Walking in GBE's Footsteps

I hunted the Canaan Valley yesterday with a friend Eric Rinehart. The Valley had been made famous by the writings of George Bird Evans. The years haven't been kind to the valley with development in the form of summer homes and a ski & golf resort taking much of the cover.  The woodcock, which the valley was so famous for, were absent yesterday but we managed to move a few grouse, none of which were harmed.

Eric's setter Cider moving through the cover.
Thicket had her 1st solid point on a grouse who flushed low and away not offering me a chance for a shot. Later I had a shot at a grouse that Thicket and Cider had pinned between them. I saw the bird on the ground as I walked in and when it flushed promptly missed it with my right barrel before it vanished into the cover.
Even though no birds were taken it was still a wonderful day with nice weather, good dog work, and a friend to share it with.

Thursday, November 5, 2015

Troubles with Thicket

Thicket has developed the disturbing habit of leaving a point as I walk in for the flush. She simply turns 360 degrees and walks away. I've also seen her trot past woodcock as they flushed and show no excitement at the flush. She started this several hunting trips ago and yesterday left 3 points that held woodcock and I also saw several woodcock flush as she hunted through the cover that she paid no attention too. After starting the season off so good she now has me stymied. It's as if she's decided that woodcock aren't worth her attention. I'm hoping it's just a "teenager" thing as she is 1 1/2 years old. I'm going to leave her at home for a few days and hunt Emma instead. I'll be meeting a friend in  the Canaan Valley in WV next week and plan on taking Thicket along  to see if hunting with another dog stirs her desire. She has the bloodlines to be a good solid birddog and hopefully this is just a "hiccup" in her learning curve.

Tuesday, November 3, 2015

Lost Bird

Emma and I hunted a reclaimed stripmine that lay on top of a mountain on Monday. It's a long hard climb to the top but I usually move a couple of birds in this cover. I always walk up an old road that winds it's way to the top but this day Emma raced straight up the side of the mountain and went on point near to top. As I huffed my way up the near vertical climb I stopped to rest, looked up and saw the woodcock fly over my head. So much for that bird. I was over a third of the way up so I continued the climb and hunted the nice cover.

The spruce, goldenrod and alders looked like nice cover but we found no more birds there. The cover then turns to islands of aspen and locust with a goldenrod, blackberry brier understory.

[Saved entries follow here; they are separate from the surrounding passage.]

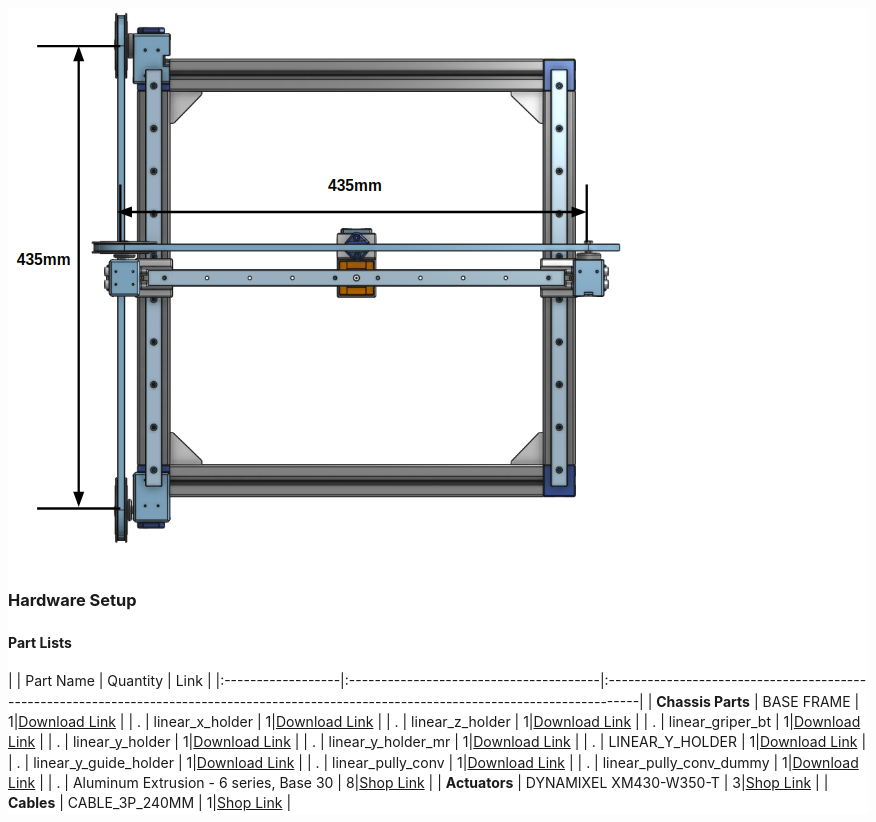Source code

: ![](/assets/images/platform/openmanipulator_x/OpenManipulator_Linear_spec.png)

### Hardware Setup

#### Part Lists

|                   | Part Name                              | Quantity | Link                                                                                                                           |
|:------------------|:---------------------------------------|:------------------------------------------------------------------------------------------------------------------------------------------|
| **Chassis Parts** | BASE FRAME                             | 1|[Download Link](https://www.thingiverse.com/thing:3069581)                                                                              |
| .                 | linear_x_holder                        | 1|[Download Link](https://www.thingiverse.com/thing:3255864)                                                                              |
| .                 | linear_z_holder                        | 1|[Download Link](https://www.thingiverse.com/thing:3255864)                                                                              |
| .                 | linear_griper_bt                       | 1|[Download Link](https://www.thingiverse.com/thing:3255864)                                                                              |
| .                 | linear_y_holder                        | 1|[Download Link](https://www.thingiverse.com/thing:3255864)                                                                              |
| .                 | linear_y_holder_mr                     | 1|[Download Link](https://www.thingiverse.com/thing:3255864)                                                                              |
| .                 | LINEAR_Y_HOLDER                        | 1|[Download Link](https://www.thingiverse.com/thing:3255864)                                                                              |
| .                 | linear_y_guide_holder                  | 1|[Download Link](https://www.thingiverse.com/thing:3255864)                                                                              |
| .                 | linear_pully_conv                      | 1|[Download Link](https://www.thingiverse.com/thing:3255864)                                                                              |
| .                 | linear_pully_conv_dummy                | 1|[Download Link](https://www.thingiverse.com/thing:3255864)                                                                              |
| .                 | Aluminum Extrusion - 6 series, Base 30 | 8|[Shop Link](https://us.misumi-ec.com/vona2/detail/110302686450/?HissuCode=HFSLB6-3030-%5b50-1800%2f0.5%5d&searchFlow=results2similartn) |
| **Actuators**     | DYNAMIXEL XM430-W350-T                 | 3|[Shop Link](http://www.robotis-shop-en.com/?act=shop_en.goods_view&GS=2923&GC=GD080101)                                                 |
| **Cables**        | CABLE_3P_240MM                         | 1|[Shop Link](http://www.robotis-shop-en.com/?act=shop_en.goods_view&GS=2926&GC=GD0B0105&page=3)                                          |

It was here that Emma found another bird that I flushed and dropped with my right barrel. It was a fairly close shot and with feathers still floating in the air I made my way toward where it fell, calling Emma in to find the bird. We search and search but it seemed that the ground had swallowed the bird. Emma has been an excellent finder and retriever but this bird must have been "airwashed" for she could find no scent of the bird. She finally grew tired and wandered away while I kept tramping down goldenrod and briers in a desperate attempt to find the bird. I too finally gave up and hunted on. We had a wide circle and came back to the scene of the point and again attempted to find the bird, but with no success. The day was heating up so we called it a day and made the long walk down off the mountaintop, discouraged with losing the one bird that I had clearly dropped.